Эпизод из жизни ни павы, ни вороны | страница 4
Всё это прошло. Ваша бабушка вышла замуж за вашего уважаемого дедушку и сделалась примерной хозяйкой. Многие еще до сих пор помнят ее бесподобные наливки, маринованные грибки, бесподобные варенья. Вам уж не сделать таких… Вы помните, как она угощала гостей на балконе, что выходил в большой тенистый сад? Ваша матушка сидела за самоваром, гости весело беседовали, а вы, наскучив играть с подругами, приютились в уголке.
Славный был вечер. Солнце садилось, жар свалил; дышалось легко и свободно; в пахучем воздухе носились майские жуки; вдали раздавалось блеяние деревенского стада и мелодическое кваканье лягушек. Ваша бабушка тихонько отошла в сторону, села в густой тени и долго-долго глядела на медленно потухавшую зарю; а вы вдруг подбежали к ней, взяли ее руку и спросили с трогательным участием:
— О цом ты, бабуска, плацесь?
Мой дедушка тогда умирал.
У его постели собрались мы все: отец — Печорин, я, мои братья — Рудин и Базаров. Я прекрасно помню эту минуту. У двери почтительно вытянулся крепостной лакей во фраке и белых перчатках; у изголовья сидел отец, холодный и бесстрастный, словно происходившее вовсе не к нему относилось; мы, ребята, стояли. Базаров был угрюм и недоволен. Он, кажется, ругался про себя, что «заставляют торчать тут и слушать всякую чепуху отцов». Рудин навзрыд рыдал, а я испытывал нечто неопределенное: то зареву во всё горло, то вдруг затихну и употребляю усилия, чтоб не расхохотаться; то тоска какая-то найдет, то беспричинная злость разбирать станет — и всё это в одну и ту же минуту.

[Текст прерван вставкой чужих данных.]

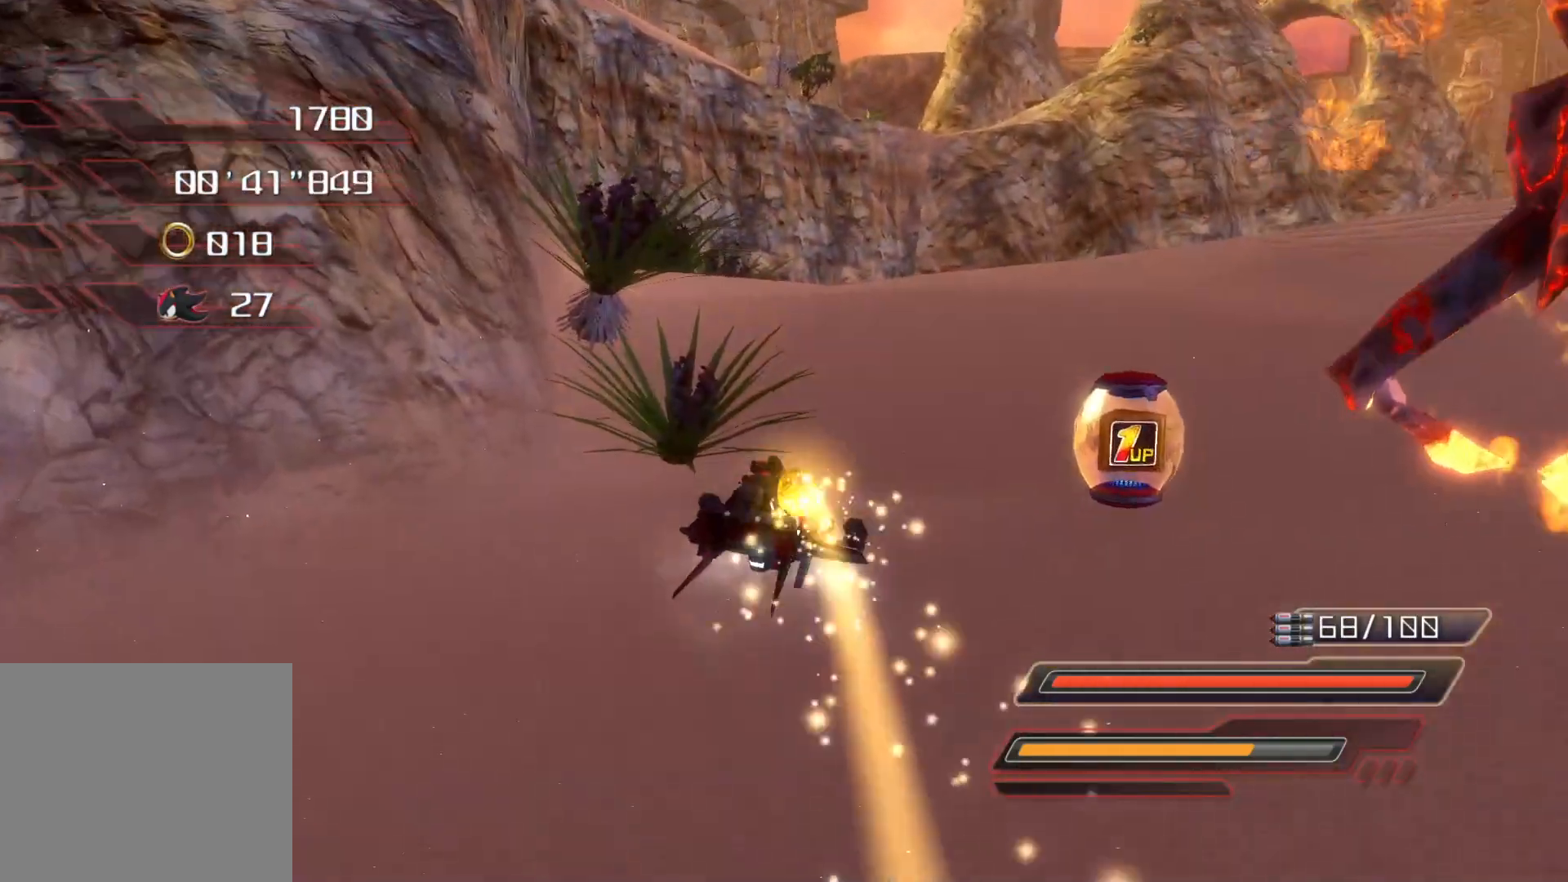
{"buttons": ["SQUARE"], "left_stick": "down-right", "right_stick": "center", "events": [[117, "SQUARE", "down"], [151, "left_stick", "center"], [486, "left_stick", "down-right"]]}
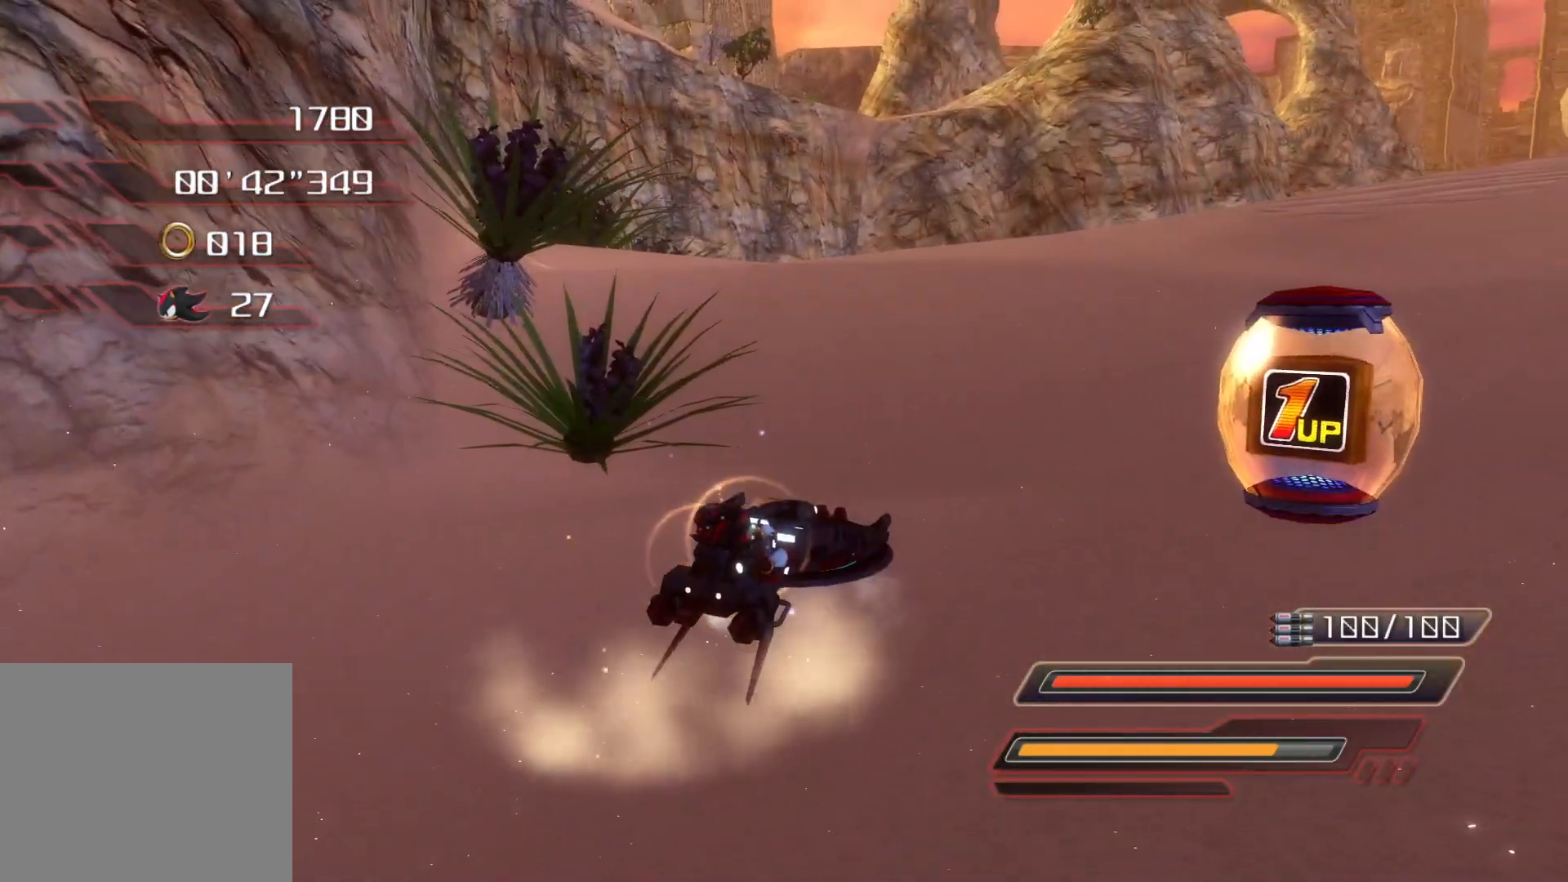
{"buttons": ["SQUARE"], "left_stick": "left", "right_stick": "center", "events": [[184, "left_stick", "left"]]}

Вас, «прекрасная читательница», может быть, удивляет, что мы не назывались одной фамилией? Это, конечно, вина биографов, окрестивших одного так, а других иначе; но надобно сознаться, что избежать этого разъединения было довольно трудно: одна фамилия неизбежно привела бы к некоторой сбивчивости; да притом, благодаря известной ветрености батюшки, мы, то есть я и братья, произошли от разных матерей, чем, может статься, и объясняется некоторое несходство наших характеров.
В комнате, кроме упомянутых лиц, никого не было. Не было Онегина, потому что он вовсе не брат отца, как утверждали некоторые, а только далекий родственник, десятая вода на киселе; отсутствовал также Обломов, по той простой причине, что он сын Онегина, а не Печорина. Заявляю это торжественно ввиду возникших было недоразумений и выдумок.
Старик вовсе не походил на обыкновенных умирающих; он как будто по своей воле, по принципу умирал. Лицо, правда, было очень бледно и исхудало, но глаза (как раз такие же, как и у отца) светились ровным блеском, голос был тверд и спокоен, только тише обыкновенного. Он долго молчал, как бы желая дать Рудину время выплакаться. Ждать пришлось недолго. Рудин вдруг перестал хныкать, скрестил на груди детские ручонки, опустил на грудь свою красивую, кудрявую головку и печально уставил на деда глаза, полные необыкновенной нежности. В комнате сделалось тихо. Отчетливо постукивал часовой маятник («Глагол времен, металла звон», — помню, вертелось у меня в голове); так же неподвижно стоял лакей у двери, так же бесстрастно сидел отец.